In sum, when the president-elect persists in a state of denial, siding with the enemy against his own country’s best interests, one is forced to consider that Trump himself poses a threat to national security.

In Russia, they’d just call it treason.

She is certainly not the only person to be puzzled and alarmed about the significance of Trump’s contempt for and rejection of the US Intelligence Community and his persistent fawning admiration for Vladimir Putin.  What does it mean that he refuses to acknowledge Russian meddling in the US election for his benefit?  Or that more than once he urged Russia to hack Hillary Clinton?

Let me ask a related question:  If Trump weren’t elected president, could he be approved for the security clearance required of the people who prepare the daily intelligence brief that he thinks he doesn’t need?

Anyone who works in the US intelligence community, or who has access to sensitive intelligence reports produced by it, must have a Top Secret/Sensitive Compartmented Information (TS/SCI) clearance.  (The president, of course, automatically has access to everything.)  To obtain such a clearance, an applicant has to provided detailed personal information prior to undergoing a thorough background check, in the course of which investigators typically interview neighbors, work associates, and others who know the person being cleared.

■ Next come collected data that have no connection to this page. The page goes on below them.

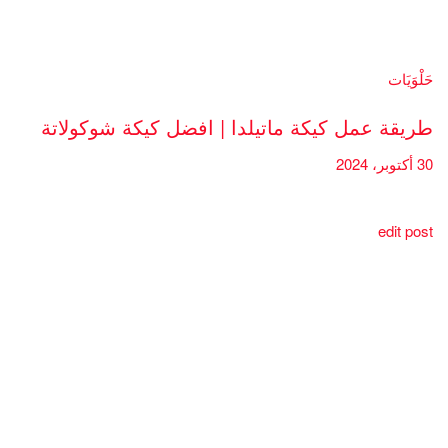
حَلْوَيَات
طريقة عمل كيكة ماتيلدا | افضل كيكة شوكولاتة
30 أكتوبر، 2024
edit post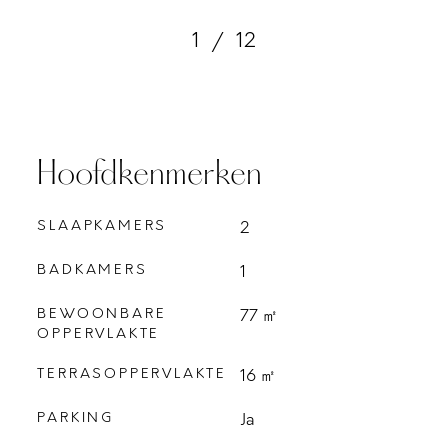
1
/
12
Hoofdkenmerken
SLAAPKAMERS
2
BADKAMERS
1
BEWOONBARE
77 ㎡
OPPERVLAKTE
TERRASOPPERVLAKTE
16 ㎡
PARKING
Ja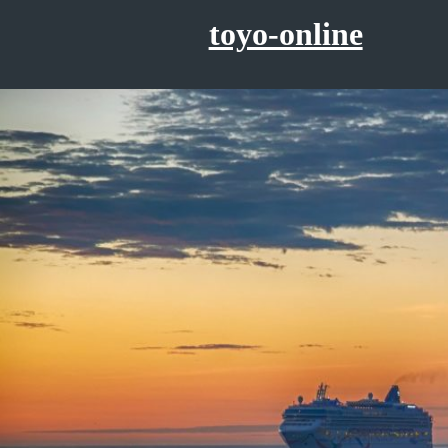
コ
toyo-online
ン
テ
ン
ツ
へ
ス
キ
ッ
プ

The investigation would normally focus on three basic areas:

  • personal history and lifestyle (for example, criminal charges or convictions, sexual conduct that might make someone susceptible to blackmail, drug use, gambling, etc.)
  • financial assets and liabilities (for example, past bankruptcies, credit history, who does the person owe money to, where are his assets located and who else has an interest in them, etc.) and
  • associations with foreign governments or individuals.

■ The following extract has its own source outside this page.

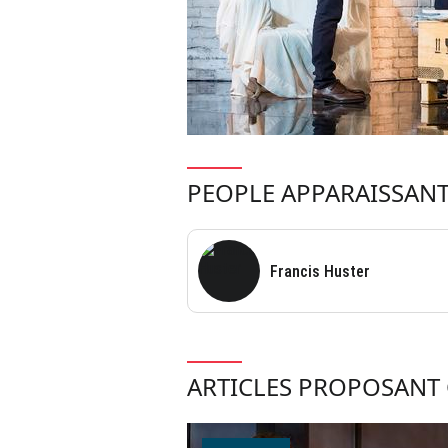
PEOPLE APPARAISSANT
Francis Huster
ARTICLES PROPOSANT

The objective, obviously, is to ferret out anything that might make someone subject to influence by anyone hostile to US national interests and security.

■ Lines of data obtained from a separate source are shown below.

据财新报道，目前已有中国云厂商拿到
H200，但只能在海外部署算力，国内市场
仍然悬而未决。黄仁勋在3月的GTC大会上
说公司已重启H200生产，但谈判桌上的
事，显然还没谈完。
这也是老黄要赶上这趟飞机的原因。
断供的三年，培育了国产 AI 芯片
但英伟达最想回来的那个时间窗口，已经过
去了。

Leaving aside Trump’s personal history and lifestyle issues, it is truly astonishing how little is known (at least to the American public and press) about his financial ties and foreign associations.  Trump’s absolute refusal to follow precedent and release his tax returns certainly feeds the belief that he is hiding things that are at least highly embarrassing or at worse disqualifying to hold the presidency.  The amazing thing is that he has gotten away with it!  No one really talks about that anymore.

Nor has this country ever had a president with such a far flung web of foreign business holdings which inevitably involve dealings with foreign governments and officials.  The foreign emoluments clause of the constitution pretty clearly requires that he divest himself of those assets or place them in a true blind trust, particularly since the Trump organization is a privately held corporation.  Merely handing them over to Donald Jr., Eric, or Ivanka and her husband–all of whom Trump is trying to bring into his administration is one capacity or another–is plainly not enough.  The extent of his foreign holdings and liabilities has not been made public, and it appears that Trump intends to stonewall on this just as he did on his tax returns.

But it’s the Russian connection that is the most disturbing.  Unless there is transparency about Trump’s dealings with Putin and the Russian government,  banks, and oligarchs, then the working assumption must be that he is likely beholden to them in ways we have yet to learn. But the odds are that we will get no more disclosures from him by January 20–or ever–than we have now, which is exactly nothing.

There are just too many red flags here to justify granting a security clearance to anyone else with such information gaps, but of course Trump isn’t anyone else–he will be the president.

Our government is simply not equipped to deal with a president who refuses to abide by long-established norms of conduct. Congress could demand an investigation, but with a Republican majority in place, it won’t.  The Democrats, the media, and the American public need to continue to make a stink about this.  Trump is counting on a short attention span to make suspicions about the “Siberian candidate” go away.